Task inputs.
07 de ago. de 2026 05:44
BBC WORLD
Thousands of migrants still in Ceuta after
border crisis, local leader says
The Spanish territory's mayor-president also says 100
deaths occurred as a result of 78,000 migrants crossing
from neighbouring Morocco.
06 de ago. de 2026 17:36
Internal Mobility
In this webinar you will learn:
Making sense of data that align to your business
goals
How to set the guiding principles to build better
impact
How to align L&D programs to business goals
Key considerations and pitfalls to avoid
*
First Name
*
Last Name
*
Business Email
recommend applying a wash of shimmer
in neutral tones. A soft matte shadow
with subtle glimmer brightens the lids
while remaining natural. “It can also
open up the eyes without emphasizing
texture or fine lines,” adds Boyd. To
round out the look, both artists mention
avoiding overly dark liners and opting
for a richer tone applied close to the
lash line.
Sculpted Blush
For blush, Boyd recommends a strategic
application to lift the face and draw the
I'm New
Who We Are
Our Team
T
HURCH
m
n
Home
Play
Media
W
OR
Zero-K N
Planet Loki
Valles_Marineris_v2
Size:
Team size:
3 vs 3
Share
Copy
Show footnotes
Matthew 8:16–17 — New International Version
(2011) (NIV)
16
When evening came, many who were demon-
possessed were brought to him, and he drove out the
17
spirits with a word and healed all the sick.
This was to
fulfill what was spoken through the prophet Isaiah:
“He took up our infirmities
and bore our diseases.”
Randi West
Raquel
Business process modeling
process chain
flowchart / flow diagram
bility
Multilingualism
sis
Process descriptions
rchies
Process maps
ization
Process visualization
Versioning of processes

Your instructions.
Return the text of all the records above word for word, keeping every line in its original order and form.

Answer to this problem.
07 de ago. de 2026 05:44
BBC WORLD
Thousands of migrants still in Ceuta after
border crisis, local leader says
The Spanish territory's mayor-president also says 100
deaths occurred as a result of 78,000 migrants crossing
from neighbouring Morocco.
06 de ago. de 2026 17:36
Internal Mobility
In this webinar you will learn:
Making sense of data that align to your business
goals
How to set the guiding principles to build better
impact
How to align L&D programs to business goals
Key considerations and pitfalls to avoid
*
First Name
*
Last Name
*
Business Email
recommend applying a wash of shimmer
in neutral tones. A soft matte shadow
with subtle glimmer brightens the lids
while remaining natural. “It can also
open up the eyes without emphasizing
texture or fine lines,” adds Boyd. To
round out the look, both artists mention
avoiding overly dark liners and opting
for a richer tone applied close to the
lash line.
Sculpted Blush
For blush, Boyd recommends a strategic
application to lift the face and draw the
I'm New
Who We Are
Our Team
T
HURCH
m
n
Home
Play
Media
W
OR
Zero-K N
Planet Loki
Valles_Marineris_v2
Size:
Team size:
3 vs 3
Share
Copy
Show footnotes
Matthew 8:16–17 — New International Version
(2011) (NIV)
16
When evening came, many who were demon-
possessed were brought to him, and he drove out the
17
spirits with a word and healed all the sick.
This was to
fulfill what was spoken through the prophet Isaiah:
“He took up our infirmities
and bore our diseases.”
Randi West
Raquel
Business process modeling
process chain
flowchart / flow diagram
bility
Multilingualism
sis
Process descriptions
rchies
Process maps
ization
Process visualization
Versioning of processes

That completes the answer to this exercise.